[EXERCISE REQUIREMENTS]
Word for word, reproduce all entries below, leaving every picture out.

[SUPPLIED DATA]
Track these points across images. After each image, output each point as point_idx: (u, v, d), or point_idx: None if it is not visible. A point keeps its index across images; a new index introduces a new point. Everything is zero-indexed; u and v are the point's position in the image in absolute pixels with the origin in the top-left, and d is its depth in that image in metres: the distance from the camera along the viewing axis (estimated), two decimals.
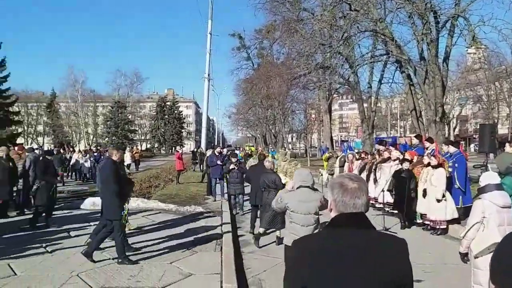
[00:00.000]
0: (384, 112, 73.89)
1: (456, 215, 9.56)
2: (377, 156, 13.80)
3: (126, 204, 6.98)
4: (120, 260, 6.80)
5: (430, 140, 12.19)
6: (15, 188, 11.41)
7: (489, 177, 4.76)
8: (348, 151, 18.01)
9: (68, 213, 11.63)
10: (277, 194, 5.74)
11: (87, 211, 12.09)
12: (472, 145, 61.84)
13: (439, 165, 9.69)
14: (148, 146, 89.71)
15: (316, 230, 5.21)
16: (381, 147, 14.20)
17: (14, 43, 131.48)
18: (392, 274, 1.84)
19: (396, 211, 10.70)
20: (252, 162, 14.19)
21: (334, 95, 44.45)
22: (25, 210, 11.55)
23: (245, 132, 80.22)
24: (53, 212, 10.54)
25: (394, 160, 11.78)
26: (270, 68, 42.95)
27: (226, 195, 13.65)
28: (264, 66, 46.12)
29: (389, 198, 10.94)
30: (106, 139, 74.18)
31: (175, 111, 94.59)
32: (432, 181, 9.60)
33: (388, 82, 23.98)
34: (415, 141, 13.31)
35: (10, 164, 11.12)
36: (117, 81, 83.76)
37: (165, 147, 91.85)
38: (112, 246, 7.18)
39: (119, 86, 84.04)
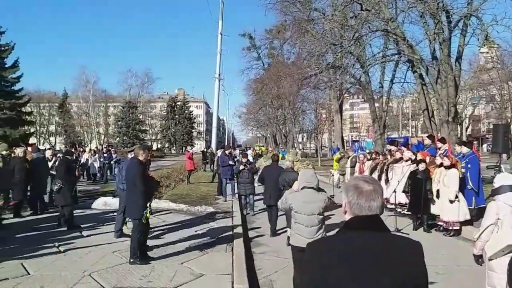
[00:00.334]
0: (395, 112, 73.48)
1: (468, 217, 9.46)
2: (388, 157, 13.71)
3: (149, 204, 7.07)
4: (132, 260, 6.84)
5: (442, 140, 12.09)
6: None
7: (504, 179, 4.69)
8: (359, 151, 17.92)
9: (80, 212, 11.72)
10: (283, 195, 5.76)
11: (99, 211, 12.19)
12: (484, 145, 61.28)
13: (452, 165, 9.59)
14: (159, 146, 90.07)
15: (321, 230, 5.24)
16: (393, 148, 14.10)
17: (27, 43, 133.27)
18: (407, 277, 1.82)
19: (410, 213, 10.54)
20: (263, 162, 14.18)
21: (345, 95, 44.33)
22: (38, 210, 11.66)
23: (255, 132, 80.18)
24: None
25: (406, 161, 11.68)
26: (280, 68, 42.90)
27: (236, 195, 13.65)
28: (275, 66, 46.10)
29: (401, 199, 10.85)
30: (117, 139, 74.65)
31: (186, 111, 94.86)
32: (444, 182, 9.50)
33: (399, 82, 23.80)
34: (427, 141, 13.19)
35: (27, 165, 11.28)
36: (128, 81, 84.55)
37: (175, 147, 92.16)
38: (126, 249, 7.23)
39: (130, 86, 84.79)
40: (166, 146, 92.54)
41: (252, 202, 12.68)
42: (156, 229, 9.70)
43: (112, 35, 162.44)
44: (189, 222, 10.74)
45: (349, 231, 1.94)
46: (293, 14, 29.53)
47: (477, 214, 9.45)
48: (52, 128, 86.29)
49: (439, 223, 9.81)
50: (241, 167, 12.62)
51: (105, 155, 23.50)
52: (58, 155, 14.58)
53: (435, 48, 17.04)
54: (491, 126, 19.25)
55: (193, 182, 20.14)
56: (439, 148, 11.45)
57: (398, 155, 12.65)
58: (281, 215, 9.13)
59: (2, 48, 38.55)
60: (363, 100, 51.52)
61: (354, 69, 23.51)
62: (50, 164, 12.97)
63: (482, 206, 9.59)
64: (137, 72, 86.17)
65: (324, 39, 20.95)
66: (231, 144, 49.60)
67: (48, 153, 13.97)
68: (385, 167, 12.98)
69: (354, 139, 70.46)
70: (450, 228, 9.46)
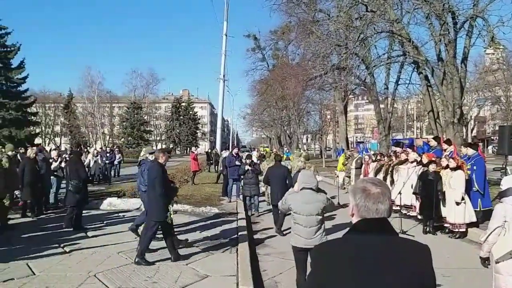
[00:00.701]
0: (400, 113, 73.24)
1: (474, 219, 9.40)
2: (394, 158, 13.66)
3: (171, 207, 7.16)
4: (137, 260, 6.86)
5: (448, 142, 12.04)
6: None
7: (511, 181, 4.67)
8: (364, 153, 17.88)
9: (85, 213, 11.73)
10: (284, 195, 5.80)
11: (104, 212, 12.22)
12: (490, 147, 60.97)
13: (458, 167, 9.53)
14: (164, 146, 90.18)
15: (320, 231, 5.25)
16: (398, 149, 14.06)
17: (33, 44, 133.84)
18: (414, 280, 1.81)
19: (422, 216, 10.33)
20: (266, 165, 14.17)
21: (350, 96, 44.27)
22: (43, 210, 11.71)
23: (260, 133, 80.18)
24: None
25: (412, 162, 11.63)
26: (285, 69, 42.88)
27: (241, 196, 13.66)
28: (279, 67, 46.09)
29: (406, 201, 10.80)
30: (122, 139, 74.79)
31: (190, 112, 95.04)
32: (451, 184, 9.44)
33: (405, 83, 23.75)
34: (433, 143, 13.14)
35: (37, 166, 11.35)
36: (133, 82, 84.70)
37: (180, 147, 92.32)
38: (132, 249, 7.23)
39: (135, 87, 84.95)
40: (170, 146, 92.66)
41: (257, 203, 12.67)
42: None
43: (117, 35, 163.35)
44: (194, 223, 10.75)
45: (356, 233, 1.93)
46: (298, 15, 29.59)
47: (483, 216, 9.40)
48: (57, 128, 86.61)
49: (445, 225, 9.76)
50: (247, 167, 12.63)
51: (108, 155, 23.35)
52: (64, 155, 14.64)
53: (441, 49, 17.00)
54: (497, 128, 19.15)
55: (197, 183, 20.15)
56: (445, 150, 11.40)
57: (403, 156, 12.60)
58: (287, 214, 9.13)
59: (8, 49, 38.79)
60: (368, 101, 51.36)
61: (359, 70, 23.51)
62: (56, 164, 13.00)
63: (488, 208, 9.54)
64: (142, 73, 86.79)
65: (329, 40, 20.93)
66: (235, 145, 49.59)
67: (53, 154, 14.01)
68: (390, 169, 12.94)
69: (358, 140, 70.36)
70: (456, 230, 9.40)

[RESPONSE TO THE EXERCISE]
Track these points across images. After each image, output each point as point_idx: (u, v, d), or point_idx: None if it is not visible. A point keeps its index across images; a new index introduces a new point. Everything is zero-indexed; u and v are the point's position in the image in absolute pixels with the origin in the top-left, and d is its depth in that image in metres: the distance from the camera along the viewing axis (estimated), two decimals.
[00:00.000]
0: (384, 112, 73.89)
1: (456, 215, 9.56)
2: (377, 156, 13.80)
3: (126, 204, 6.98)
4: (120, 260, 6.80)
5: (430, 140, 12.19)
6: (15, 188, 11.41)
7: (489, 177, 4.76)
8: (348, 151, 18.01)
9: (68, 213, 11.63)
10: (277, 194, 5.74)
11: (87, 211, 12.09)
12: (472, 145, 61.84)
13: (439, 165, 9.69)
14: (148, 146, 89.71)
15: (316, 230, 5.21)
16: (381, 147, 14.20)
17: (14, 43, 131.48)
18: (392, 274, 1.84)
19: (396, 211, 10.70)
20: (252, 162, 14.19)
21: (334, 95, 44.45)
22: (25, 210, 11.55)
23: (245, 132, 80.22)
24: (53, 212, 10.54)
25: (394, 160, 11.78)
26: (270, 68, 42.95)
27: (226, 195, 13.65)
28: (264, 66, 46.12)
29: (389, 198, 10.94)
30: (106, 139, 74.18)
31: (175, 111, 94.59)
32: (432, 181, 9.60)
33: (388, 82, 23.98)
34: (415, 141, 13.31)
35: (10, 164, 11.12)
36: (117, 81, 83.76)
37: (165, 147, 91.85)
38: (112, 246, 7.18)
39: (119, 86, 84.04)
[00:00.334]
0: (395, 112, 73.48)
1: (468, 217, 9.46)
2: (388, 157, 13.71)
3: (149, 204, 7.07)
4: (132, 260, 6.84)
5: (442, 140, 12.09)
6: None
7: (504, 179, 4.69)
8: (359, 151, 17.92)
9: (80, 212, 11.72)
10: (283, 195, 5.76)
11: (99, 211, 12.19)
12: (484, 145, 61.28)
13: (452, 165, 9.59)
14: (159, 146, 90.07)
15: (321, 230, 5.24)
16: (393, 148, 14.10)
17: (27, 43, 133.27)
18: (407, 277, 1.82)
19: (410, 213, 10.54)
20: (263, 162, 14.18)
21: (345, 95, 44.33)
22: (38, 210, 11.66)
23: (255, 132, 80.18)
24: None
25: (406, 161, 11.68)
26: (280, 68, 42.90)
27: (236, 195, 13.65)
28: (275, 66, 46.10)
29: (401, 199, 10.85)
30: (117, 139, 74.65)
31: (186, 111, 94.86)
32: (444, 182, 9.50)
33: (399, 82, 23.80)
34: (427, 141, 13.19)
35: (27, 165, 11.28)
36: (128, 81, 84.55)
37: (175, 147, 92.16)
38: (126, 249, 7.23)
39: (130, 86, 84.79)
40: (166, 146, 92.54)
41: (252, 202, 12.68)
42: (156, 229, 9.70)
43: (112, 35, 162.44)
44: (189, 222, 10.74)
45: (349, 231, 1.94)
46: (293, 14, 29.53)
47: (477, 214, 9.45)
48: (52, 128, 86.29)
49: (439, 223, 9.81)
50: (241, 167, 12.62)
51: (105, 155, 23.50)
52: (58, 155, 14.58)
53: (435, 48, 17.04)
54: (491, 126, 19.25)
55: (193, 182, 20.14)
56: (439, 148, 11.45)
57: (398, 155, 12.65)
58: (281, 215, 9.13)
59: (2, 48, 38.55)
60: (363, 100, 51.52)
61: (354, 69, 23.51)
62: (50, 164, 12.97)
63: (482, 206, 9.59)
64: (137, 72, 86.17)
65: (324, 39, 20.95)
66: (231, 144, 49.60)
67: (48, 153, 13.97)
68: (385, 167, 12.98)
69: (354, 139, 70.46)
70: (450, 228, 9.46)
[00:00.701]
0: (400, 113, 73.24)
1: (474, 219, 9.40)
2: (394, 158, 13.66)
3: (171, 207, 7.16)
4: (137, 260, 6.86)
5: (448, 142, 12.04)
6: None
7: (511, 181, 4.67)
8: (364, 153, 17.88)
9: (85, 213, 11.73)
10: (284, 195, 5.80)
11: (104, 212, 12.22)
12: (490, 147, 60.97)
13: (458, 167, 9.53)
14: (164, 146, 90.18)
15: (320, 231, 5.25)
16: (398, 149, 14.06)
17: (33, 44, 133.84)
18: (414, 280, 1.81)
19: (422, 216, 10.33)
20: (266, 165, 14.17)
21: (350, 96, 44.27)
22: (43, 210, 11.71)
23: (260, 133, 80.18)
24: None
25: (412, 162, 11.63)
26: (285, 69, 42.88)
27: (241, 196, 13.66)
28: (279, 67, 46.09)
29: (406, 201, 10.80)
30: (122, 139, 74.79)
31: (190, 112, 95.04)
32: (451, 184, 9.44)
33: (405, 83, 23.75)
34: (433, 143, 13.14)
35: (37, 166, 11.35)
36: (133, 82, 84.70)
37: (180, 147, 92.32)
38: (132, 249, 7.23)
39: (135, 87, 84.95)
40: (170, 146, 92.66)
41: (257, 203, 12.67)
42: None
43: (117, 35, 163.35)
44: (194, 223, 10.75)
45: (356, 233, 1.93)
46: (298, 15, 29.59)
47: (483, 216, 9.40)
48: (57, 128, 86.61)
49: (445, 225, 9.76)
50: (247, 167, 12.63)
51: (108, 155, 23.35)
52: (64, 155, 14.64)
53: (441, 49, 17.00)
54: (497, 128, 19.15)
55: (197, 183, 20.15)
56: (445, 150, 11.40)
57: (403, 156, 12.60)
58: (287, 214, 9.13)
59: (8, 49, 38.79)
60: (368, 101, 51.36)
61: (359, 70, 23.51)
62: (56, 164, 13.00)
63: (488, 208, 9.54)
64: (142, 73, 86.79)
65: (329, 40, 20.93)
66: (235, 145, 49.59)
67: (53, 154, 14.01)
68: (390, 169, 12.94)
69: (358, 140, 70.36)
70: (456, 230, 9.40)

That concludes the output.